**Work instructions**
Extend the blog post on TwainBot's early lessons, picking up right after its final sentence.

**Passage to read**
○ ○ ○
TwainBot: Early Lessons
Topics:
art,
technology,
Twain
Today TwainBot hit the 100th tweet in Tom Sawyer. It's been about two weeks since the project was launched and I wanted to jot down a few thoughts/lessons learned so far. Some are obvious, some were expected, some I found subtle or surprising....
1. Uptime is difficult, especially for sloppy side projects in new languges. So far TwainBot has gone down twice and missed tweets (I caught it up manually). Once was due to coding errors (my bad) As every sysadmin or dev knows, you are garunteed to release code with bugs, and probably they will cause your system to crash in ways you didn't expect. TwainBot is very robust because it is very simple, and it saves things to dropbox so I can check on it in real time. Still I forgot to ensure that *every* tweet was correctly binned to 140char, and in a few cases (about a half percent of the tweets) my logic statements screwed up and put a few too many chars/words in. This causes the Twitter API to crap out and return an error (smart), but I didn't catch them in any kind of error trap. A programming 101 mistake (facepalm) that was trivial to correct.
○ ○ ○
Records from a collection
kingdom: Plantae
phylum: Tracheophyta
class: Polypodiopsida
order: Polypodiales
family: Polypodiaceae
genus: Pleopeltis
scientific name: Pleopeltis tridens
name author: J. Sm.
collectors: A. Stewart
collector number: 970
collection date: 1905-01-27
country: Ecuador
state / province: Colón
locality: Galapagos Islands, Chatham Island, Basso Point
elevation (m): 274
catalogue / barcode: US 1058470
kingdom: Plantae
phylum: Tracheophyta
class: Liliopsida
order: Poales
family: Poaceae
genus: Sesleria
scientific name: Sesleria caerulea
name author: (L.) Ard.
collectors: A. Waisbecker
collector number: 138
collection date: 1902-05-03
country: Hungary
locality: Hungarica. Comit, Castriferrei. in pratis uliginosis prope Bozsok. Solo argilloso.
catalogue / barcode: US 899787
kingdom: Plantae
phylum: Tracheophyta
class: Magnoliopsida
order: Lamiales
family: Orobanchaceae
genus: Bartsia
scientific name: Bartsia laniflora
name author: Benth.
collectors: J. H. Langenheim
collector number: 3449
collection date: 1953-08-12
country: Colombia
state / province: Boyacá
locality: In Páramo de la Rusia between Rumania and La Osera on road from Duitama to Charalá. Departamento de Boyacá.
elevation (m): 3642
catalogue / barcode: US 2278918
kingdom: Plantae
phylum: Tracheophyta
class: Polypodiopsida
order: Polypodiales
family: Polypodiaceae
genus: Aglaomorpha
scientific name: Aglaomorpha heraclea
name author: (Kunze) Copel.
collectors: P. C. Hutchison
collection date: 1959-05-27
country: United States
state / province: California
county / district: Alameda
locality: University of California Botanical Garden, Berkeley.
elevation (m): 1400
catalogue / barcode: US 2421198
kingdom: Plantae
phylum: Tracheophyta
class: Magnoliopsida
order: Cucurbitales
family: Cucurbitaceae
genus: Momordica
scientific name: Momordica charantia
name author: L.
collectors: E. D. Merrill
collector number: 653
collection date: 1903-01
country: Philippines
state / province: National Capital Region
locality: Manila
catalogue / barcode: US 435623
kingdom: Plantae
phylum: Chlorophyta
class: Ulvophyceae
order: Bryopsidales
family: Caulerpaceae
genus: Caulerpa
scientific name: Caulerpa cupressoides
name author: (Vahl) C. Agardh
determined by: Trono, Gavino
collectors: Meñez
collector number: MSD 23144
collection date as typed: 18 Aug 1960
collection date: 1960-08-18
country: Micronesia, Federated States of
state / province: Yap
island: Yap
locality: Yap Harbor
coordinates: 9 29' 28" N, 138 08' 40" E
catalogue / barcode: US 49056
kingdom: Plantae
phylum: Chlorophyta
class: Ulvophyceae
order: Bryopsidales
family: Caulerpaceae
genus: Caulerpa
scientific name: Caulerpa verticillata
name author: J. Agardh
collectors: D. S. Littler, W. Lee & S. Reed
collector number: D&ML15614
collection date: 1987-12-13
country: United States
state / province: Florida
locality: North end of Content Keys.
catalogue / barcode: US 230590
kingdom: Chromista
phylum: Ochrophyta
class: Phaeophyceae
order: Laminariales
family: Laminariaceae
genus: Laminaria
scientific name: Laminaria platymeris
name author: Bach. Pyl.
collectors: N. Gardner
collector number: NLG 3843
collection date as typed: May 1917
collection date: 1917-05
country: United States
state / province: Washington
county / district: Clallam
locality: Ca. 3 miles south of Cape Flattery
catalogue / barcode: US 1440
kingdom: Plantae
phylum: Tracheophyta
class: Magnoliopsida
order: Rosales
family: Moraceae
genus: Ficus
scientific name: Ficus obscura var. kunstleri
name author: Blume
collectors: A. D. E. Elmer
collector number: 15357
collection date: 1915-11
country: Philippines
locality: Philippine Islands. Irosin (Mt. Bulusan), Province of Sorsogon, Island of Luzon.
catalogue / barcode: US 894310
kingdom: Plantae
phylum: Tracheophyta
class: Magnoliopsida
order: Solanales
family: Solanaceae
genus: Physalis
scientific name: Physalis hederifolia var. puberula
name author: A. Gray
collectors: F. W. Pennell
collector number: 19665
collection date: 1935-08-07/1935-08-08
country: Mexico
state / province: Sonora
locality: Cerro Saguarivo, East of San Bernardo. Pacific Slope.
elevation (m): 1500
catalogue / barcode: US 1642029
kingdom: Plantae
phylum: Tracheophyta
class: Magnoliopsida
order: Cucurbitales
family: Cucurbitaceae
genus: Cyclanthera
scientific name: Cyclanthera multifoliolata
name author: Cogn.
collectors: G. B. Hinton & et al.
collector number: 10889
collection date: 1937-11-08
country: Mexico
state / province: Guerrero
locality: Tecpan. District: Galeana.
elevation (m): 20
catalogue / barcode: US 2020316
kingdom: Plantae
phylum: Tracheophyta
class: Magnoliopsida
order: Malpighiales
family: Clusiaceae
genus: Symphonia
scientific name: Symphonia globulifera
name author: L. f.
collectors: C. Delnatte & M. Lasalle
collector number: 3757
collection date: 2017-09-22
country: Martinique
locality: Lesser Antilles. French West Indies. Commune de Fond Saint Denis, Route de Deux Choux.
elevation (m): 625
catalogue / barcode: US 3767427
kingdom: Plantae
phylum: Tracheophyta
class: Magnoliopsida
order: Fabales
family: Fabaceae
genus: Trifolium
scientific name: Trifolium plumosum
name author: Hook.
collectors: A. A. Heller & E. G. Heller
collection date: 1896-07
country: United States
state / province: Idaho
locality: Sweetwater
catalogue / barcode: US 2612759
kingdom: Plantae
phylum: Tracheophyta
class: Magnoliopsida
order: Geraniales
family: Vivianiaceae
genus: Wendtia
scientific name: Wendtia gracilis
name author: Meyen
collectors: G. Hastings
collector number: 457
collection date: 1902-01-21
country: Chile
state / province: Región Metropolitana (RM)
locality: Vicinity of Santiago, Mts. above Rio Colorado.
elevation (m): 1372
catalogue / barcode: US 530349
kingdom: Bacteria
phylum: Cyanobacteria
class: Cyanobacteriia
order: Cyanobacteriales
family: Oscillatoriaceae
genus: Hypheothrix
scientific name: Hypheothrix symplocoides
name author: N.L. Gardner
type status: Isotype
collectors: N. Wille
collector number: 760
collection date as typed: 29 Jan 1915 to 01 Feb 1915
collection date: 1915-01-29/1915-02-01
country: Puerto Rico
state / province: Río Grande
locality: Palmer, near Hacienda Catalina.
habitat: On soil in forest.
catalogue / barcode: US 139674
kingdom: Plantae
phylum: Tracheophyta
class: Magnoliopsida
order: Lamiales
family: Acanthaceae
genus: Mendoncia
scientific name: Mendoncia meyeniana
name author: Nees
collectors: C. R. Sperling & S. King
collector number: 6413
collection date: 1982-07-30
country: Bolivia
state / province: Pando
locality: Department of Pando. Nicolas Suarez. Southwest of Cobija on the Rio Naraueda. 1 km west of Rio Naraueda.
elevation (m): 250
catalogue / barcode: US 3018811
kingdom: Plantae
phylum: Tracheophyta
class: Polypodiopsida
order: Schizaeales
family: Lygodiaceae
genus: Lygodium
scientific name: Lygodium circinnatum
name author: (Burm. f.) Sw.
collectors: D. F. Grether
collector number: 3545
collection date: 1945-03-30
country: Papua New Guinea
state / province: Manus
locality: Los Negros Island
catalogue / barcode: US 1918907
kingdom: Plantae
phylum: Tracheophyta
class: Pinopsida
○ ○ ○
**Response area**
2. Uptime is difficult, especially for the Pi. Of course, the Pi is not a server. Heat is an issue. A book is not a good case for a computer. The first tweet of day #2 TwainBot failed. I was home sleeping in on that Saturday morning. At first I thought I had screwed up my cron job and it wasn't scheduled properly, but I couldn't remotely access TwainBot for some reason. Instead it turned out I had cooked the Pi (hah). It overheated and shutdown (showing a red light on the board only). Cooling is a real issue, even for this mini computer. The book is now open, and so problem solved... for now. From reading about the Pi I expect more performance/uptime issues in the future, including possible HD failure. More redundancy is needed, and I'm updating my scripts to push/pull more from dropbox, allowing me to remotely intervene and push new code as needed as I'm traveling a lot next year.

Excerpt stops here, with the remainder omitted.